Curios if they got any large bank or stock exchange to use TigerBeetle

jorangreef|8 months ago

Joran, creator and CEO from TigerBeetle here!

At a national level, we’re working with the Gates Foundation to integrate TigerBeetle into their non-profit central bank switch that will be powering Rwanda’s National Digital Payments System 2.0 later this year [1].

At an enterprise level, TigerBeetle already powers customers processing 100M+ transactions per month in production, and we recently signed our first $2B fintech unicorn in Europe with a few more in the US about to close. Because of the move to realtime transaction processing around the world [2] there’s been quite a bit of interest from companies wanting to move to TigerBeetle for more performance.

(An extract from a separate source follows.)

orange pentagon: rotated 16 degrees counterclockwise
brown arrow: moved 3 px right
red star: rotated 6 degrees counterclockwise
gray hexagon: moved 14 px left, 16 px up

Finally, to your question, some of the founders of Clear Street, a fairly large brokerage on Wall Street have since invested [3] in TigerBeetle.

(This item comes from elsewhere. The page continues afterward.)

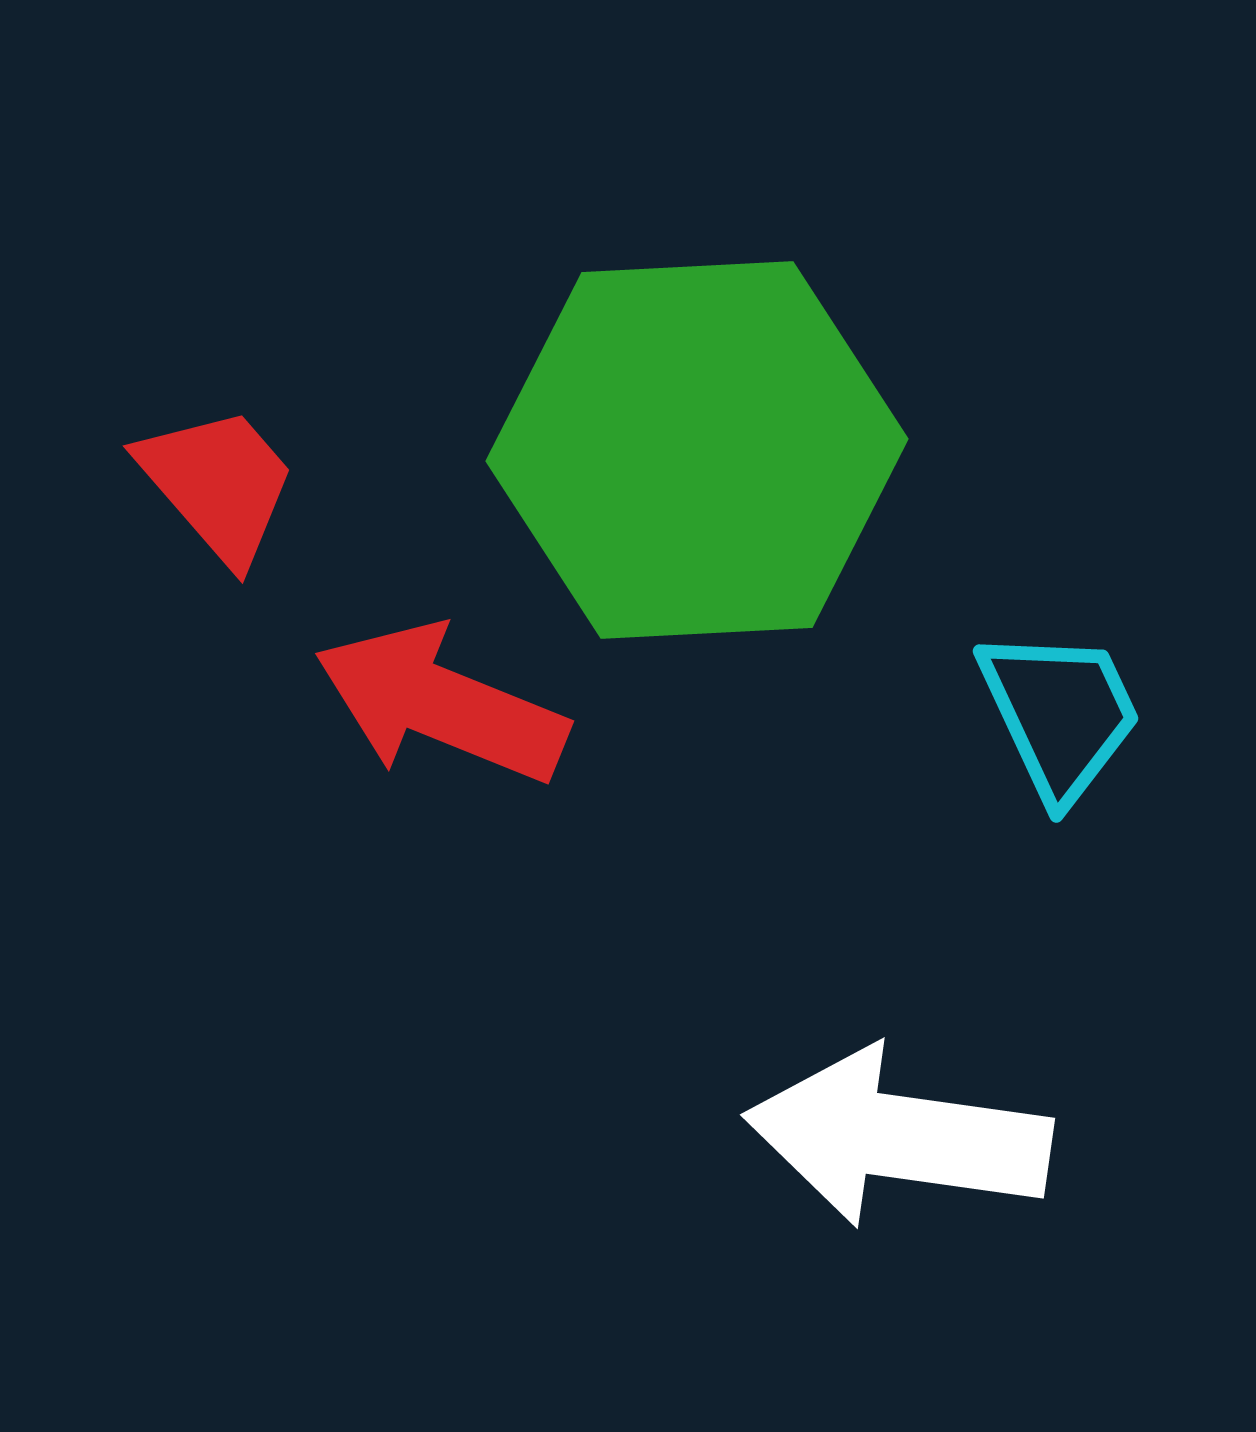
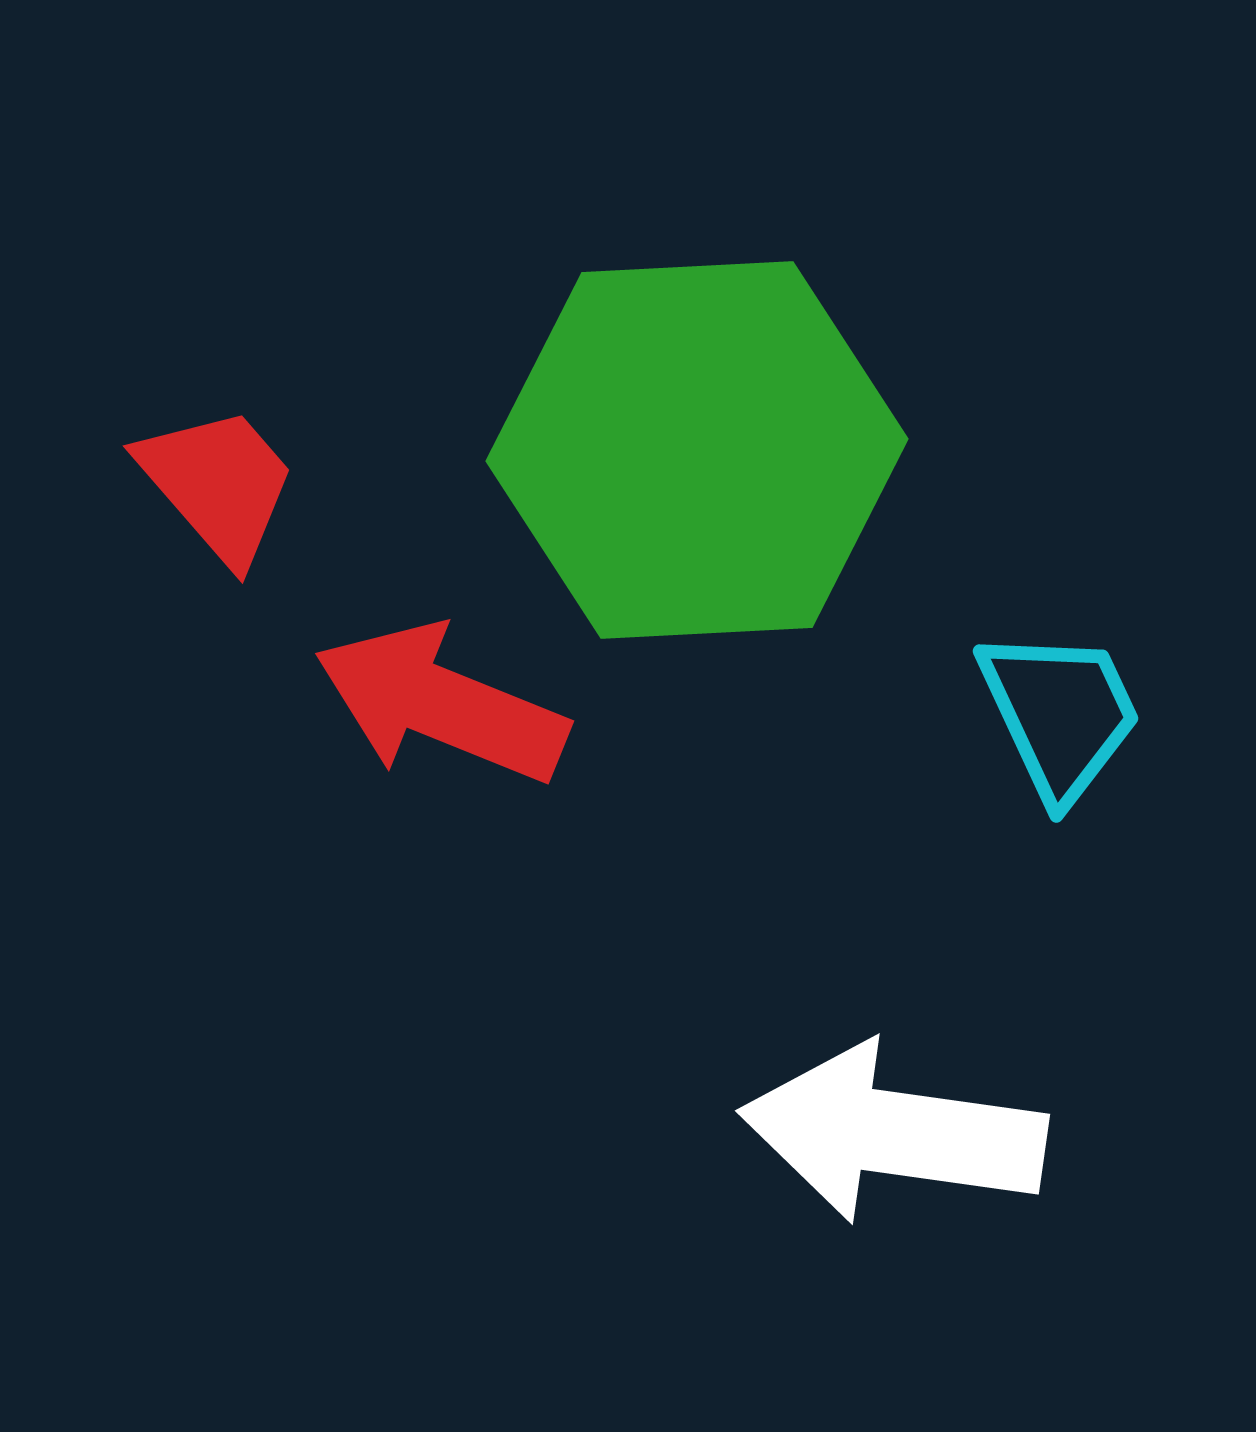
white arrow: moved 5 px left, 4 px up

[1] https://mojaloop.io/how-mojaloop-enables-rndps-2-0-ekash/

[2] https://tigerbeetle.com/blog/2024-07-23-rediscovering-transa...

[3] https://tigerbeetle.com/company

SOLAR_FIELDS|8 months ago

Not a bank or exchange but I work for a very large fintech and we are using it on our newer products.

nindalf|8 months ago

I think if they had, they'd brag about it on their homepage. So far the biggest endorsement from there is from some YouTuber. A popular YouTuber, no doubt, but a YouTuber nevertheless.

ManBeardPc|8 months ago

TigerBeetle is something I’m interested in. I see there is no C or Zig client listed in the clients documentation. Thought these would be the first ones to exist given it is written in Zig. Do they exist or maybe still WIP?

rbatiati|8 months ago

Hi there! We do have a C client, the libtb_client. It's written in Zig and exposes an FFI interface that is consumed by all other TigerBeetle clients.

We don't publish the pre-compiled libs yet, but it will be available soon when we stabilize the API. For now, it can be built locally from source.

Example of using the C client: https://github.com/tigerbeetle/tigerbeetle/blob/main/src/cli...

andyferris|8 months ago

I found the line about Tigerbeetle's model assuming entire disk sector errors but not bit/byte errors rather interesting - as someone who has created error correcting codes, this seems out of line with my understanding. The only situation I can see it works is where the disk or driver encodes and decodes the sectors... and (on any disk/driver I would care to store an important transactional database) would be reporting tonnes of (possibly corrected) faults before Tigerbeetle was even aware.

Or possibly my mental model of how physical disks and the driver stack behave these days is outdated.

matklad|8 months ago

Just to clarify, our _model_ totally assumes bit/byte error! It's just that our fuzzer was buggy and wasn't actually exercising those faults!

wiradikusuma|8 months ago

If memory serves, TigerBeetle is/was not free for production? I can't find the Pricing page, but I kinda remember reading about it somewhere (or it was implied) a while back.

jorangreef|8 months ago

The DBMS is Apache 2.0 and our customers pay us (well) for everything else to run, integrate, migrate, operate and support that.

For more on our open source thinking and how this is orthogonal to business model (and product!), see our interview with the Changelog: https://m.youtube.com/watch?v=Yr8Y2EYnxJs

Ygg2|8 months ago

TigerBeetle is impressive, but it's a single purpose DB. Unless you fit within the account ledger model it's extremely restrictive.

SOLAR_FIELDS|8 months ago

That is 100% correct. You use TigerBeetle when you need a really good double entry accounting system that is open source. You wouldn’t use it for much else other than that. Which makes it great software, it’s purpose made to solve one problem really well

saaaaaam|8 months ago

That's a slightly redundant criticism though - it doesn't present itself as anything other than a single purpose database designed for financial transactions.

That's like saying that rice noodles are no good for making risotto. At the core they are both rice...

jorangreef|8 months ago

Joran from TigerBeetle here!

Yes, TigerBeetle specializes only for transaction processing (OLTP). It’s not a general-purpose (OLGP) DBMS.

That said, we have customers from energy to gaming, and of course fintech.

UltraSane|8 months ago

I find drills pretty useless to drive nails.